Bill Brand saw shadows of sex everywhere. If Jackie went to the beach with a friend and her husband during the time Bill was home in Fairbanks, he imagined kinky threesomes. He even suspected Jackie of having incestuous relationships with a male member of her family. He perceived her hand touching a man’s as she passed a cigarette lighter as an overtly sexual signal.
It was all in Bill’s own distorted perception, but frightening in its intensity. As he wrote out his evaluation of Jackie’s morals, the skewed convolutions of his thinking show in his tangled prose.
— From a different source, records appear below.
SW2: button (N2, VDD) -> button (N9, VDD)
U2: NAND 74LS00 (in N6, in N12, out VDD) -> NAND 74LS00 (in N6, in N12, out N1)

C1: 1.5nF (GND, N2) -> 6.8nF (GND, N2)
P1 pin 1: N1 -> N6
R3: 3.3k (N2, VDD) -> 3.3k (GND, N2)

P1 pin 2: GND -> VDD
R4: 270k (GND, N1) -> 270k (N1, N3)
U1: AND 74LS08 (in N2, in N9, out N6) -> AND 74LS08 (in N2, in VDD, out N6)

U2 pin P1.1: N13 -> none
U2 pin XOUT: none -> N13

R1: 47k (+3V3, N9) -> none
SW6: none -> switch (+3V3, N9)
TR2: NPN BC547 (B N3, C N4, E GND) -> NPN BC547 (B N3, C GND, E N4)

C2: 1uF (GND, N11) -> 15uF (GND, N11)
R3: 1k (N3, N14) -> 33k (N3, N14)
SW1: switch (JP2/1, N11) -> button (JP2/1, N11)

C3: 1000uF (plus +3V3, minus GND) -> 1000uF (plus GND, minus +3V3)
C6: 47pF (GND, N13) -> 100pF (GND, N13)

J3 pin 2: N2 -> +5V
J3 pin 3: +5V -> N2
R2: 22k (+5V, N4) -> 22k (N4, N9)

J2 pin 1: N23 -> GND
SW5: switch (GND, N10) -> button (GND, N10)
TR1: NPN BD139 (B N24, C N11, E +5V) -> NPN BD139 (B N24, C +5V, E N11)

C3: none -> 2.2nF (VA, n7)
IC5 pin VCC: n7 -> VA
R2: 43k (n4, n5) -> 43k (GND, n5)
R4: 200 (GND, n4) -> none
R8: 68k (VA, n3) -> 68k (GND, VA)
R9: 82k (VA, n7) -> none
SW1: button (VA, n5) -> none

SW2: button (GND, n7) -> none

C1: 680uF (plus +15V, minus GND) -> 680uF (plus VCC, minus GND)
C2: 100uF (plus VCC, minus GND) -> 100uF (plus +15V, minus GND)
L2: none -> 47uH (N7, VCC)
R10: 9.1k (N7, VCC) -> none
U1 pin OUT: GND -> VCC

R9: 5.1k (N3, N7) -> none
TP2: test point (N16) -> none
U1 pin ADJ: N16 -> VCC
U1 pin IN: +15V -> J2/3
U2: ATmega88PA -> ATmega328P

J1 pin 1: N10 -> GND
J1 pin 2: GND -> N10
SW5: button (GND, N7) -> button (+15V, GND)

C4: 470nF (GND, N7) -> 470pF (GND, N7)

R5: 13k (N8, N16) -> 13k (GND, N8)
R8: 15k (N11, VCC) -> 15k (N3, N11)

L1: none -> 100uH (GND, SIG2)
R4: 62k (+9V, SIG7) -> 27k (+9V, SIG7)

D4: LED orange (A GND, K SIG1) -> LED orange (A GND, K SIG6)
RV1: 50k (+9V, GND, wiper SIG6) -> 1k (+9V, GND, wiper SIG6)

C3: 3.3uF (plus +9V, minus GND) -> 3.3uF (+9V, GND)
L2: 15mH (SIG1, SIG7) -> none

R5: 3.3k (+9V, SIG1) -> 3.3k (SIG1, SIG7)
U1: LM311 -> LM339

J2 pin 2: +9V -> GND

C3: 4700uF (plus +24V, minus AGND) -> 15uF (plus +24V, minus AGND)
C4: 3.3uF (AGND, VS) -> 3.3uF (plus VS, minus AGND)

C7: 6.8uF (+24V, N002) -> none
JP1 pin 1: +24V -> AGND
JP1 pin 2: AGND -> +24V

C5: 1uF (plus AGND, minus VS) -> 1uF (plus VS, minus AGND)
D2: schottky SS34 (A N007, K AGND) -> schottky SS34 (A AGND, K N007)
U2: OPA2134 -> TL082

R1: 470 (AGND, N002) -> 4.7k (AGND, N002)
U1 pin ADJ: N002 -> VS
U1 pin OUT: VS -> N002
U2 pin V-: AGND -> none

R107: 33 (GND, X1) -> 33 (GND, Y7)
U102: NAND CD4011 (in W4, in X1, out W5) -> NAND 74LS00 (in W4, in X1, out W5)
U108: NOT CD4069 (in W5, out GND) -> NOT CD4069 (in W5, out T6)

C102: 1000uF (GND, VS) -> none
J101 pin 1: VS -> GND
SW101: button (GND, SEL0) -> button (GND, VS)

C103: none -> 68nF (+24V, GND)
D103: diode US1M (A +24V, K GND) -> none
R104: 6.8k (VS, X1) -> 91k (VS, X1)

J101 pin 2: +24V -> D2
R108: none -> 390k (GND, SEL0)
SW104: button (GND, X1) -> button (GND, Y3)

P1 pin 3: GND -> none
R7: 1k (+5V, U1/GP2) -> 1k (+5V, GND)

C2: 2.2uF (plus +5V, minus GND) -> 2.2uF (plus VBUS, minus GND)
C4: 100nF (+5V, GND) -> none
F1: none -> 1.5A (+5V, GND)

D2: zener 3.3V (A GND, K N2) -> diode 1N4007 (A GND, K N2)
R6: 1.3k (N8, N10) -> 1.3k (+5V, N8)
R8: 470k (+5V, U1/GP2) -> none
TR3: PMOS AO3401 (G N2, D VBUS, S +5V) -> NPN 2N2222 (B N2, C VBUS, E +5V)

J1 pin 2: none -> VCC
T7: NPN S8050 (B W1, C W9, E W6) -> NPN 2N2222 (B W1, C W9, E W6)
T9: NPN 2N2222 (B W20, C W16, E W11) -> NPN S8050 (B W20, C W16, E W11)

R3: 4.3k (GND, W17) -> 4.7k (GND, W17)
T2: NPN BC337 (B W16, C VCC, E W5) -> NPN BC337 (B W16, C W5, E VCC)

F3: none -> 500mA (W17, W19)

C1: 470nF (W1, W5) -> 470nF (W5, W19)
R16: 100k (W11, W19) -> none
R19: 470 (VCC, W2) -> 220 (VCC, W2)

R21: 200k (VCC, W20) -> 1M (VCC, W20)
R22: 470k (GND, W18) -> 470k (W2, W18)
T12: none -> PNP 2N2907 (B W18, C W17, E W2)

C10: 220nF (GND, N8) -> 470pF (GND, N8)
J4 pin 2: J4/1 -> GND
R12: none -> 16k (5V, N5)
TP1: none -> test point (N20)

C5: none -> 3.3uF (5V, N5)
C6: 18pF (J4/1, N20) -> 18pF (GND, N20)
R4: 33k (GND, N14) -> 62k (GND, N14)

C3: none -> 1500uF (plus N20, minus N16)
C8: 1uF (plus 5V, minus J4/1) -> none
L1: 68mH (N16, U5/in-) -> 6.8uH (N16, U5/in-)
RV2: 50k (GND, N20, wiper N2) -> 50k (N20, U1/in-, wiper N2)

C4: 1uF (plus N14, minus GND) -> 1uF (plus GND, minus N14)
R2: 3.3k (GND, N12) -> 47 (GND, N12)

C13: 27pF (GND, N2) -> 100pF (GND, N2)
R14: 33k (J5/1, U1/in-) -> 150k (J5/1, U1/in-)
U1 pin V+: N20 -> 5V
She has always had traces of the hedonistic approach to things such as, “If it feels good and the consequences aren’t that bad, do it.” Sex to some people is like shaking hands, no more consequential than that. The most disturbing matter to this is that while I have been aware of it, I have never exposed my resentment to her behavior, expecting to be accepted on a normal social and moral level, while, because she isn’t going to say anything different, she doesn’t, in fact, belong at any level. When it’s considered the number of men sh
e has had sex with in her lifetime and then demands and receives acceptance of a moral and social level that most people have to earn, there is something very wrong.
There was something very wrong. Jackie Jessup had no hint of the rage in her lover. Bill never mentioned his jealousy to her. He never gave her a chance to convince him of her fidelity, of the truth. Jackie didn’t realize Bill considered her “morally loose”; she would have been appalled had she known what was really festering in Bill’s mind.
Bill Brand finally obtained a divorce and came to Jackie at last a single man.
On April 23, 1982, almost a quarter of a century after they first met, Jackie Jessup and Bill Brand were married. When Jackie married Bill she virtually gave up friends, family, and all outside interests. Jackie’s role—a role she accepted gladly—as defined by her bridegroom was to live for Bill, and only for Bill. Their life together, realized after many years of frustration, was supposed to be one long honeymoon; the peak phase of Bill Brand’s ecstasy must never be allowed to settle into a pleasant, comfortable marriage. It must be romance, romance, romance.
A devastatingly impossible goal.
Bill finally moved into the Bellevue apartment he had rented for Jackie so many years earlier. He opened a business, Alaska Marketing Industries, and rented an office on 116th N.E. in Bellevue.
It should have been a happy ending. It was anything but.
Bill wanted to know where Jackie was every minute, and who she was talking to. He resented it if she spent too much time with anyone else—even her own family. She had made scores of friends—but Bill was annoyed when they passed through Seattle and called her. If she did arrange a brief lunch with a girlfriend, he paced and grumbled until she came home again. She always seemed to be on edge during those quick meetings, explaining that she had to hurry home. She was too jumpy to enjoy herself.